There is always something special about the first...of anything. Yesterday I was tagged in my first class photo as a teacher, twenty some years ago at St. Anne’s Primary School. I barely recognized myself in the photo but boy, I recognized and could name every kid on the photo, because they were my first students, and as such, they were, and will always remain, special. Being tagged allowed me to connect with some of those students after all this time and the last twenty four hours have been simply wonderful, chatting, catching up and learning that now, their children attend St. Anne’s. As I prepare for my twenty fourth first day of school as a teacher, I have been consumed with thoughts of my first one, all those years ago.
I thought I had hit the jackpot when I got hired at St. Anne’s, a small, single form entry elementary school in a leafy suburb of Liverpool. I couldn't wait to get into the building and start setting up my classroom. I was greeted by the principal, a formidable force of nature: a spinster, a forty year veteran dedicated educator who commanded respect and frankly, scared the life out of me. As we walked she described upcoming renovation plans and we stopped in a space that was basically a corridor connecting the infant department to the junior department. She explained that this was to be my “classroom” and left me alone to ponder how on earth I was to create a safe, secure learning environment from this strange, desolate place.
And then I met Diane, who very quickly became my first friend, mentor and savior at St. Anne’s. Diane recognized the fact that I was reeling and immediately offered her help and advice. Together we scavenged tables, chairs, bookshelves and resources from around the building. She spent hours with me dragging furniture into one position after another as we tried to craft a classroom. Over the next few days she helped me cover the walls with welcoming displays, stock the shelves with engaging books and transform the space into a “room” that ultimately became the place where I began to learn my chosen profession.
During that first year Diane was my go to person whenever I needed anything and she never let me down. When I needed another pair of hands she volunteered hers, when I needed a sympathetic ear she listened, when I floundered she reassured me, and when I despaired she made me laugh. Oh, she made me laugh. I believe she was one of the most important factors in getting me through that first year intact and over the course of the next ten years I spent there, her role in my life, both professionally and personally only grew in significance. Two years in, my colleagues, despite my objections, decided I was ready to host my first whole school assembly and tried to trick me into being left alone with all of the children. When I caught wind of their scheme in panic I ran to Diane and she locked me in a cupboard to keep me safe! Some of my fondest memories of St. Anne’s stem from weekends we spent away with the kids at an outdoor activity camp. These treasured weekends were only possible because Diane offered to be a chaperone and together with kids we canoed, zip lined, rock climbed, sang our hearts out, built character and made indelible memories.

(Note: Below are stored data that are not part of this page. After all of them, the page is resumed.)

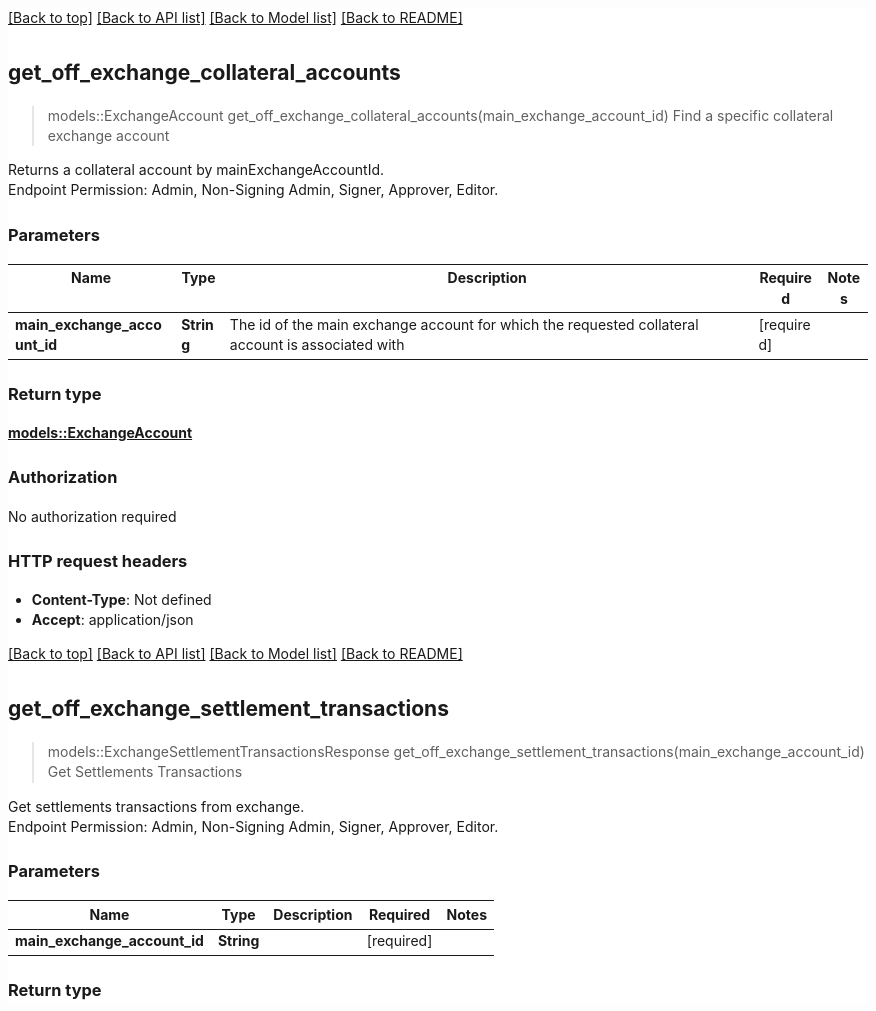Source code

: [[Back to top]](#) [[Back to API list]](../README.md#documentation-for-api-endpoints) [[Back to Model list]](../README.md#documentation-for-models) [[Back to README]](../README.md)


## get_off_exchange_collateral_accounts

> models::ExchangeAccount get_off_exchange_collateral_accounts(main_exchange_account_id)
Find a specific collateral exchange account

Returns a collateral account by mainExchangeAccountId. </br>Endpoint Permission: Admin, Non-Signing Admin, Signer, Approver, Editor.

### Parameters


Name | Type | Description  | Required | Notes
------------- | ------------- | ------------- | ------------- | -------------
**main_exchange_account_id** | **String** | The id of the main exchange account for which the requested collateral account is associated with | [required] |

### Return type

[**models::ExchangeAccount**](ExchangeAccount.md)

### Authorization

No authorization required

### HTTP request headers

- **Content-Type**: Not defined
- **Accept**: application/json

[[Back to top]](#) [[Back to API list]](../README.md#documentation-for-api-endpoints) [[Back to Model list]](../README.md#documentation-for-models) [[Back to README]](../README.md)


## get_off_exchange_settlement_transactions

> models::ExchangeSettlementTransactionsResponse get_off_exchange_settlement_transactions(main_exchange_account_id)
Get Settlements Transactions

Get settlements transactions from exchange. </br>Endpoint Permission: Admin, Non-Signing Admin, Signer, Approver, Editor.

### Parameters


Name | Type | Description  | Required | Notes
------------- | ------------- | ------------- | ------------- | -------------
**main_exchange_account_id** | **String** |  | [required] |

### Return type
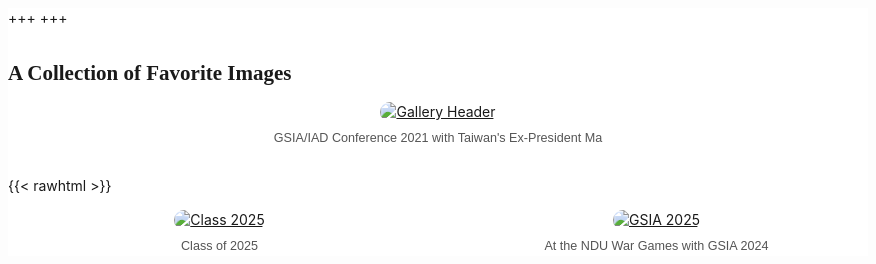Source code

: +++
+++

<h3 style="font-size:1.5rem; font-family: 'Dax Regular'; margin-bottom: 1rem;">A Collection of Favorite Images 🎨</h3>



<figure style="margin:0; text-align:center; margin-bottom:2rem;">
  <a href="/images/pics/header.jpg" target="_blank">
    <img src="/images/pics/header.jpg" 
         alt="Gallery Header"
         style="width:100%; max-height:300px; object-fit:cover; border-radius:12px;">
  </a>
  <figcaption class="gallery-caption">GSIA/IAD Conference 2021 with Taiwan's Ex-President Ma</figcaption>
</figure>

{{< rawhtml >}}
<style>
  .gallery-caption {
    margin-top: 0.5rem;
    font-size: 0.9rem;
    color: #555;
    font-family: 'Dax Regular', sans-serif;
  }
  .gallery-img {
    width: 100%;
    height: 250px;
    object-fit: cover;
    border-radius: 10px;
    transition: transform 0.2s ease;
  }
  .gallery-img:hover {
    transform: scale(1.02);
  }
</style>

<div style="display: grid; grid-template-columns: repeat(auto-fit, minmax(250px, 1fr)); gap: 1rem;">

  <figure style="margin:0; text-align:center;">
    <a href="/images/pics/classof2025.jpg" target="_blank">
      <img src="/images/pics/classof2025.jpg" alt="Class 2025" class="gallery-img">
    </a>
    <figcaption class="gallery-caption">Class of 2025</figcaption>
  </figure>

  <figure style="margin:0; text-align:center;">
    <a href="/images/pics/GSIA2025.jpg" target="_blank">
      <img src="/images/pics/GSIA2025.jpg" alt="GSIA 2025" class="gallery-img">
    </a>
    <figcaption class="gallery-caption">At the NDU War Games with GSIA 2024</figcaption>
  </figure>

Diane was the school custodian. She taught me one of the most important lessons I have ever learned, that the education of our children is a community affair. She loved that school and those kids and they loved her. She made sure that every square inch of that school was spotless for them every day, she took pride in her work, and she demonstrated unwavering perseverance, kindness and dedication. She submerged herself in every aspect of school life and was just as much an integral part of educating the students as I was. Indeed, she educated me. She was also one of very few people who ever spoke to our formidable principal candidly and I was in awe of her. She was my hero!
Today I learned that Diane passed away last week.The timing of connecting with my first students yesterday and hearing this sad news about my first friend and mentor today simply must be significant. My advice to first year teachers as they embark on this incredible journey is to know that preparing goes beyond your classroom. Make a determined effort to get out of the room, explore every hallway, office and corridor. Introduce yourself to every member of your learning community and start to build connections with the people who are going to guide and help you through your first year. Be open, ask for help and it will come, you are not alone. Most importantly embrace every second of this, your first year. Learn from mistakes, laugh often and care deeply, because twenty years from now a kid is going to contact you and let you know that you were their favorite teacher ever!